ACT, which is engaged in the only hESC clinical trial in the nation, was held up earlier this month (see here and here) at an Institute of Medicine hearing as a prime example of the California's agency's failure to fund the stem cell industry in any significant way.
Nonetheless, three ACT execs are scheduled to be online for the CIRM session on Wednesday: Gary Rabin, the CEO of ACT; Matthew Vincent, director of business development, and Edmund Mickunas, vice president of regulatory affairs. The webinar will deal with regulatory issues with the FDA and clinical trials involving the eye.
Also on the panel are Samuel Barone, medical officer with the FDA, and Mark Humayun, professor of opthamology at USC, who is the PI on a $16 million macular degeneration grant from CIRM.
So what is the significance of ACT's participation in the CIRM event?

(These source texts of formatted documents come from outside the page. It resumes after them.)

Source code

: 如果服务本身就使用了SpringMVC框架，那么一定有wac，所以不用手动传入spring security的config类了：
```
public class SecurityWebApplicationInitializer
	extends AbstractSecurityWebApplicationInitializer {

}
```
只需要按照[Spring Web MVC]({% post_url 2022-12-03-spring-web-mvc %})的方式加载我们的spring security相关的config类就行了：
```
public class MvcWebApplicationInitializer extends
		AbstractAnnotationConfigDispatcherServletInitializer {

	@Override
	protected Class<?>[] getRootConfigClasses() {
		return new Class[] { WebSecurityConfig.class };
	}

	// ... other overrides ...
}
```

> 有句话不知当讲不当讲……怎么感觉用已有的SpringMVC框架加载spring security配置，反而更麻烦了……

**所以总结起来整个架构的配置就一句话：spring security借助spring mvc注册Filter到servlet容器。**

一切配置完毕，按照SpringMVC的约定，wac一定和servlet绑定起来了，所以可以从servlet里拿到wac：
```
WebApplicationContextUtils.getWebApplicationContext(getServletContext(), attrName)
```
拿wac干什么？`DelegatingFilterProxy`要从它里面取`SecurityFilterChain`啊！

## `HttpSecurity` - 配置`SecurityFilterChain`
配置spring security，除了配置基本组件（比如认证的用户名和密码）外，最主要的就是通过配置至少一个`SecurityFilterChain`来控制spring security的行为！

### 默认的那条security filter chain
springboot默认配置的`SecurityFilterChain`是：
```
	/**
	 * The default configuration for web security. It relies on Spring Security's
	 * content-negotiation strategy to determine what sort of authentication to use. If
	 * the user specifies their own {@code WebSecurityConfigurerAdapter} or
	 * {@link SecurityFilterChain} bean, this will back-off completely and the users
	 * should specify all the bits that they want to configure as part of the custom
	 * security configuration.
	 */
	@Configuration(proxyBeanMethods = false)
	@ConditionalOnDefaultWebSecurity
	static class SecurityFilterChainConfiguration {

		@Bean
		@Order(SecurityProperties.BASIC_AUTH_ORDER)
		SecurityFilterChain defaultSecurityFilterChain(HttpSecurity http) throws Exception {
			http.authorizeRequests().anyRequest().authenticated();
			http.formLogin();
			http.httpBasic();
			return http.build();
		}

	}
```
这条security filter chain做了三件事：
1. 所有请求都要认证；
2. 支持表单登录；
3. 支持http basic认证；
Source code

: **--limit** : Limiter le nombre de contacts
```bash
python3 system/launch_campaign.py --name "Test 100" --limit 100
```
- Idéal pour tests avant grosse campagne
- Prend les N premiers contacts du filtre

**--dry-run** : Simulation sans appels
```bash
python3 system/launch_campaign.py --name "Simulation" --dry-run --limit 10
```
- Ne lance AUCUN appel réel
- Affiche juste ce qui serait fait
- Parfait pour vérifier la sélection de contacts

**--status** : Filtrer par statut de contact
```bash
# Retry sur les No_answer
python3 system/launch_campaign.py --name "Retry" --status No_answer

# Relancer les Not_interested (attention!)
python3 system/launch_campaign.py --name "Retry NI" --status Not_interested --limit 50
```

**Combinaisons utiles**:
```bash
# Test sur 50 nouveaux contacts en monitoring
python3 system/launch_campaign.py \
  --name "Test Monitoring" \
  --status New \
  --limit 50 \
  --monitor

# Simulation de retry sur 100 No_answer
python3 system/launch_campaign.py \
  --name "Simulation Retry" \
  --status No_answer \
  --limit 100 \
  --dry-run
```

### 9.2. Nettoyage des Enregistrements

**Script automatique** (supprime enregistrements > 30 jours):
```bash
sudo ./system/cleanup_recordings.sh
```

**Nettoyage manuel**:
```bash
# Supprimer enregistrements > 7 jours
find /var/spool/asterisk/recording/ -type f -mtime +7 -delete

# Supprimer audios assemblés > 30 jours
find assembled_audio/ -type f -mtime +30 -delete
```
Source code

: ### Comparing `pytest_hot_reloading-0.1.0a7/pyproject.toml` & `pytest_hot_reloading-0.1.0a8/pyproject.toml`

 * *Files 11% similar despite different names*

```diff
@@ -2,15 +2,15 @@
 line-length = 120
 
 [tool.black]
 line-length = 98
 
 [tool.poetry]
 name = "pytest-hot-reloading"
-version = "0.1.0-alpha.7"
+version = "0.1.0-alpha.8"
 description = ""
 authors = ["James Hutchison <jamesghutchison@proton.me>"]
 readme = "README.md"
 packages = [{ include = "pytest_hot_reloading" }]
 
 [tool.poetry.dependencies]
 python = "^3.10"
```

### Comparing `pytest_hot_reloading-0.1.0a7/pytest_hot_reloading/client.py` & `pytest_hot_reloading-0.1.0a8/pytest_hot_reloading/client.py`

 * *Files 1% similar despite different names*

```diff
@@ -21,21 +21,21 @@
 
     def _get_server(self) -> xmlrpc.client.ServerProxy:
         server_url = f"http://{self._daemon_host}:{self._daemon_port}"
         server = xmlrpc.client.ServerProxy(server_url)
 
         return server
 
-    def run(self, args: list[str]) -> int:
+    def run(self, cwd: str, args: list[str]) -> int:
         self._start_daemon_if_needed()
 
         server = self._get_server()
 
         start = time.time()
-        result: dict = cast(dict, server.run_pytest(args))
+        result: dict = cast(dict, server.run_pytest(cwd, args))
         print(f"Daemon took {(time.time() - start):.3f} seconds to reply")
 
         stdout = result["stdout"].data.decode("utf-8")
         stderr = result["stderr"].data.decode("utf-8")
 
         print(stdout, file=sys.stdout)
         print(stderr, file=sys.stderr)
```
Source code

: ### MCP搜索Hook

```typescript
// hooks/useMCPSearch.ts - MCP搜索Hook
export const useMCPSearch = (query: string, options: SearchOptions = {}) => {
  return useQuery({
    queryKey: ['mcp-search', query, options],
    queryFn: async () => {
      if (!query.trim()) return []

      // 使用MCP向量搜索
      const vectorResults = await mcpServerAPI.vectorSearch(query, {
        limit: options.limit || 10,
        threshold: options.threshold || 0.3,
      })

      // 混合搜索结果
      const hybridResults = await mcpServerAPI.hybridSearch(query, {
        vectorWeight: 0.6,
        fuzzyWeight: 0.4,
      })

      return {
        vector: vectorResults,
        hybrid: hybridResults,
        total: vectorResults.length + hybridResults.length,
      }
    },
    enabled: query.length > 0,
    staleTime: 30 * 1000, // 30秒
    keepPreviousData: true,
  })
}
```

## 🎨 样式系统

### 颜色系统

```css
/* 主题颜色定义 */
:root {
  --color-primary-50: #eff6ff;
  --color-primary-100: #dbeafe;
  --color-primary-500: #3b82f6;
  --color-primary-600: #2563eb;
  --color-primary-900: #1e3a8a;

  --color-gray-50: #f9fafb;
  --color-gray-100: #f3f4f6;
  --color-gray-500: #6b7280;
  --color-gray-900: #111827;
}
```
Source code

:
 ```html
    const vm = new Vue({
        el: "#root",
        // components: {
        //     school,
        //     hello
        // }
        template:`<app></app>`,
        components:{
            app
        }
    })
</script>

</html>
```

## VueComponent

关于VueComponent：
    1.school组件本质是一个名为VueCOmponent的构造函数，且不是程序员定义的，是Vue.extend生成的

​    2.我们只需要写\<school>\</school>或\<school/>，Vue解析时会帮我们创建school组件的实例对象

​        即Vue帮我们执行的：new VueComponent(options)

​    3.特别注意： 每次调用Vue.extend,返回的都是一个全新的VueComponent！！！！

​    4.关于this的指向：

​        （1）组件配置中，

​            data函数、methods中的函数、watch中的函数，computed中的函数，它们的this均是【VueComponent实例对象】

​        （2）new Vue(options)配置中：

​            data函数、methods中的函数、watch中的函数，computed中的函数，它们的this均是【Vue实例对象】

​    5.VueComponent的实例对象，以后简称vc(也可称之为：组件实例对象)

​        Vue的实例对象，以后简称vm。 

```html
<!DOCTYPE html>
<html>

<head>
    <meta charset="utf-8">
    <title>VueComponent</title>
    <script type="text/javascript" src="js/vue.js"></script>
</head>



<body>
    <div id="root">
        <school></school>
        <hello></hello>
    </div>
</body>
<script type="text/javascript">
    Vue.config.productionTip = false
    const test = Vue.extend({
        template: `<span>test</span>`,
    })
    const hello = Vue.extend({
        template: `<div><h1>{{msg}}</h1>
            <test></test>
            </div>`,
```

If the relationship between ACT and CIRM has been touchy, this sort of cooperation is probably a good sign for both. For one, CIRM could have hardly staged the webinar without ACT, given the subject matter. But if the agency did not want to engage ACT, it could have simply done nothing about setting up a webinar in which the firm would participate.
Does this mean that ACT is going to receive a handsome grant or loan from CIRM? CIRM has established procedures (RFAs, peer review, etc.) for approval of funding, and ACT would have to go through that process unless CIRM does something very unusual.
Wednesday's event is aimed at researchers and is likely to be technical. Persons interested in taking part must register in advance.